**Excerpted data**:
((

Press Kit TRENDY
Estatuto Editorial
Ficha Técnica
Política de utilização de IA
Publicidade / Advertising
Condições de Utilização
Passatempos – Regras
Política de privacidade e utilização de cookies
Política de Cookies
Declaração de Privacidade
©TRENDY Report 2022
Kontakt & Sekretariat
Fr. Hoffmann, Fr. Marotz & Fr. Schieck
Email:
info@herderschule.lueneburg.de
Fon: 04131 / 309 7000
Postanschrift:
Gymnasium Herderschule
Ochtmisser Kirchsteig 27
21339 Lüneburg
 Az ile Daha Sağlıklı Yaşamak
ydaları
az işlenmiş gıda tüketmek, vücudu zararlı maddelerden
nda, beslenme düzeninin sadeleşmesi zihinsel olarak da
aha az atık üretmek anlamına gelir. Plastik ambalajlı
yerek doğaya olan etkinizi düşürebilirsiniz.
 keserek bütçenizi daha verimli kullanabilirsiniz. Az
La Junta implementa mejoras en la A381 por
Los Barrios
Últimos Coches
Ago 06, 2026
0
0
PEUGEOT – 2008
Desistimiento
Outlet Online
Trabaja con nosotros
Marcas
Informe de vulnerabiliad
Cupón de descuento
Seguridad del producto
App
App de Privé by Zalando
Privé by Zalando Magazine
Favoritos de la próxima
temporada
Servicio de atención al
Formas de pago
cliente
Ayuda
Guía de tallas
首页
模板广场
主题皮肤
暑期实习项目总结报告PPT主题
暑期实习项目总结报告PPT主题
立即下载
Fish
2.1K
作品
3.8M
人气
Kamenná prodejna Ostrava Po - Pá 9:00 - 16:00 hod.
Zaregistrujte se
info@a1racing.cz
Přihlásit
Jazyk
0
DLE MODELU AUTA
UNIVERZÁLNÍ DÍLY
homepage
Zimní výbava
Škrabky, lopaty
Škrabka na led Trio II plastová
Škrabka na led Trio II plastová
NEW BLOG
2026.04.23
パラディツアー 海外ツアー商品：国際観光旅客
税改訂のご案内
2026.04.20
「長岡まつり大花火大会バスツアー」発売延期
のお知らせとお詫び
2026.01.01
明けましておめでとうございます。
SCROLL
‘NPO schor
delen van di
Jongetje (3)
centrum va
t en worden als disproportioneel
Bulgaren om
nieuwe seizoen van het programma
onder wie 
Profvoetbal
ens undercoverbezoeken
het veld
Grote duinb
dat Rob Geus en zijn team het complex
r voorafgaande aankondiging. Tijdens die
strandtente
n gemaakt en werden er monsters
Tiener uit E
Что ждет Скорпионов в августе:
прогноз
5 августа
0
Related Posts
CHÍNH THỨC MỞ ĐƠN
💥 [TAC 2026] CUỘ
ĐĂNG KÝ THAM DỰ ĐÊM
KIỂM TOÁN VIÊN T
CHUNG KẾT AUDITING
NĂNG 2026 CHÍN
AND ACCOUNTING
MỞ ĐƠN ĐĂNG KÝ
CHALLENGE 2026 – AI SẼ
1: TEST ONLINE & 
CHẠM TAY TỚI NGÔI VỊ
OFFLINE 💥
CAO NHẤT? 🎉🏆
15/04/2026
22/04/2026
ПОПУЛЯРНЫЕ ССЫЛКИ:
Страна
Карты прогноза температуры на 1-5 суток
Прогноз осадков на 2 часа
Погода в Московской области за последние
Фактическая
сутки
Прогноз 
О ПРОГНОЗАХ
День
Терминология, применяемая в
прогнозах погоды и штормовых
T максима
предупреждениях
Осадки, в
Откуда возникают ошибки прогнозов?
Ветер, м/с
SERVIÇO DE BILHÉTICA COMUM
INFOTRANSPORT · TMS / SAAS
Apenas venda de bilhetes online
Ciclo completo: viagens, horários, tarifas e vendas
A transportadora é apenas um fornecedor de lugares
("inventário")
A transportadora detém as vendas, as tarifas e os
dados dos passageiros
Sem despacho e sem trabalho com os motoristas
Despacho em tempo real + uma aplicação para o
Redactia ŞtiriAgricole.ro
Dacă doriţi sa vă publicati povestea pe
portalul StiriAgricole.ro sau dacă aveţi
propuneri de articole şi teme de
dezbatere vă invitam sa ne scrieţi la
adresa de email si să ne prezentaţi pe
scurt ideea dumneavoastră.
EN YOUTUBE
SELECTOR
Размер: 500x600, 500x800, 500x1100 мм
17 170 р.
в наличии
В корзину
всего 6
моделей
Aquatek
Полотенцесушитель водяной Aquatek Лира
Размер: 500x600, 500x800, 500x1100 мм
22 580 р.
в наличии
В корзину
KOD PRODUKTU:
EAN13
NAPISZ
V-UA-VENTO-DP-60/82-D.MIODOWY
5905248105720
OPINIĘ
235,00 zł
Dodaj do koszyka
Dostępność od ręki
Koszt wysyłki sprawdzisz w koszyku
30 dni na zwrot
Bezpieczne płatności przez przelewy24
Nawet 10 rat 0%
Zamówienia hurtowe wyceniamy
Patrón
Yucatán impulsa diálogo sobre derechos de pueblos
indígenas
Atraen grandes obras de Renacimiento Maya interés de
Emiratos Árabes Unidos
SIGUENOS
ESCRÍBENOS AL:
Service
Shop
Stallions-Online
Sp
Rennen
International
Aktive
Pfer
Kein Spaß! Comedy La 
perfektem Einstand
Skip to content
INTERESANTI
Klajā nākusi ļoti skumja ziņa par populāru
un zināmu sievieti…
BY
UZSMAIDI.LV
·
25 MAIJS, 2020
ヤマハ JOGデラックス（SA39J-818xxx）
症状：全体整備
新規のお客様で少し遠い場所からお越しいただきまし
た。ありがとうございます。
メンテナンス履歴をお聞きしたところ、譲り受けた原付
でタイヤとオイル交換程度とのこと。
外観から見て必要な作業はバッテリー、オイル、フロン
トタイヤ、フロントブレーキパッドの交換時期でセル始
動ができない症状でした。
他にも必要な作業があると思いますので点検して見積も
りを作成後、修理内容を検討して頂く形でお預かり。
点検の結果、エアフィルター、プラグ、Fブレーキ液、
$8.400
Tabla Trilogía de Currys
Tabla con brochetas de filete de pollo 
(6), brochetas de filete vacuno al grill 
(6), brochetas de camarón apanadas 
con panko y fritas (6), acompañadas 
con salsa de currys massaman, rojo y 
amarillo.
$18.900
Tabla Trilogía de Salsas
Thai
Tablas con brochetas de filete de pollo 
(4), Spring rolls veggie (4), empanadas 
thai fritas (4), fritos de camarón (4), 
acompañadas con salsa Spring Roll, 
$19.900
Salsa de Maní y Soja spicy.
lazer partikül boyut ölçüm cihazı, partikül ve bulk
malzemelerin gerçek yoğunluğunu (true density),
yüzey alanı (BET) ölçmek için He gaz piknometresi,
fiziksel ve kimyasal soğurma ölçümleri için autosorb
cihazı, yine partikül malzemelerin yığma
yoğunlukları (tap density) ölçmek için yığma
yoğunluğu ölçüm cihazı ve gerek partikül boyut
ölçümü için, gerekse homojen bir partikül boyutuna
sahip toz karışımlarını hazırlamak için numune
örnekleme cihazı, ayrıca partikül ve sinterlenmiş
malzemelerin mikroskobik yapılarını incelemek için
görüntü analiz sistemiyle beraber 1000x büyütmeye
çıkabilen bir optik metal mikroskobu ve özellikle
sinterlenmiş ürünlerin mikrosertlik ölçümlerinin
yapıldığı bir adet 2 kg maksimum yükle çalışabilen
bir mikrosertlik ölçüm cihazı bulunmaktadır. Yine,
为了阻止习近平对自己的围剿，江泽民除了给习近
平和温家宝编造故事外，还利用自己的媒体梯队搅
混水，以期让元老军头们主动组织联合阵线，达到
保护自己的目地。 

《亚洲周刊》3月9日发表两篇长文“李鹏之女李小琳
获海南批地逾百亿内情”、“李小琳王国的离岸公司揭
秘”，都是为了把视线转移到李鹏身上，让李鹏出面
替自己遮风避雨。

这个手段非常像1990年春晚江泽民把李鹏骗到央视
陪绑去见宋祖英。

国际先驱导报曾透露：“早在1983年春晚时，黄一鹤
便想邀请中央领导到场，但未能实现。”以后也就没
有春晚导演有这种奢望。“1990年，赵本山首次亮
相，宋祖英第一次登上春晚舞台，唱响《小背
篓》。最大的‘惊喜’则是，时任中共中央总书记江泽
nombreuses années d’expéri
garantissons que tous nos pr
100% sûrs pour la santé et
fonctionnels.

))

**What the task asks**:
The answer must be every line of the entries that includes the word "partikül".

**Exercise result**:
lazer partikül boyut ölçüm cihazı, partikül ve bulk
cihazı, yine partikül malzemelerin yığma
yoğunluğu ölçüm cihazı ve gerek partikül boyut
ölçümü için, gerekse homojen bir partikül boyutuna
örnekleme cihazı, ayrıca partikül ve sinterlenmiş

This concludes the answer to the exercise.